Thanks for your answer.

I use const childrenKey= 'Sub'

And dataview inline-fields in the text for children entries: - Sub:: [Survivorship Bias](Survivorship%20Bias.md)

holroy · February 28, 2023, 10:48pm

It does seem to be something changing when using that style of links, even though I don’t actually treat any of the links special. But it might be that there is a differences related to which path the various styles of links produces, so it will require a normalisation of the links.

Another thing I’m seeing is that introducing the %20 instead of a normal space character, , also triggers something.

So all in all the links produces does work, but they’re not identical in the syntax behind the scenes, as some include the path and some don’t. And some are URL encoded, and some are not. I need to look a little more into this aspect of my script, and see what I can think of, and see if there is an easy modification to be made to make it work.

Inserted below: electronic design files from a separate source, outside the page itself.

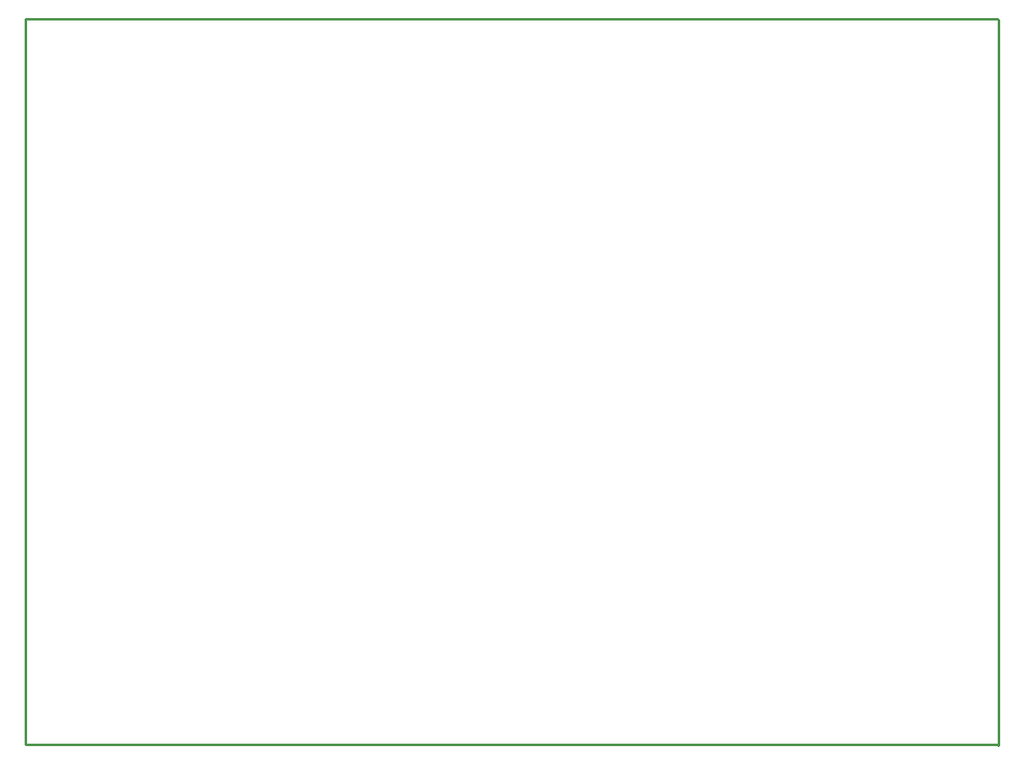
<source format=gko>
G04*
G04 #@! TF.GenerationSoftware,Altium Limited,Altium Designer,18.1.9 (240)*
G04*
G04 Layer_Color=16711935*
%FSLAX25Y25*%
%MOIN*%
G70*
G01*
G75*
%ADD11C,0.01000*%
D11*
X0Y500D02*
X394500D01*
X395000Y0D01*
Y294500D01*
X394500Y295000D02*
X395000Y294500D01*
X0Y295000D02*
X394500D01*
X0Y500D02*
Y295000D01*
M02*

</source>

Just one final question, though, you do see all of your nodes from your vault? It’s just that they’re not connected together which is missing, right?

Like in the image below, there should be a link from “Shapes > with four sides” to “Four sides”, which is missing. But all the shapes are in the image.

avirosso · March 1, 2023, 5:34am

Thanks for your research and your detailed answer!

Regarding path: I use “shortest path when possible” in the settings.
Regarding the %20 (instead of space character): This encoding is done automatically by Obsidian (and conforms to the markdown specification - as far as I know).
Regarding your ‘final question’: Yes, if I leave ‘myRootNames’ empty, I see all of my nodes in the vault but they’re not connected together, just like in your image.

Hope it helps.

system · March 8, 2023, 5:35am

This topic was automatically closed 7 days after the last reply. New replies are no longer allowed.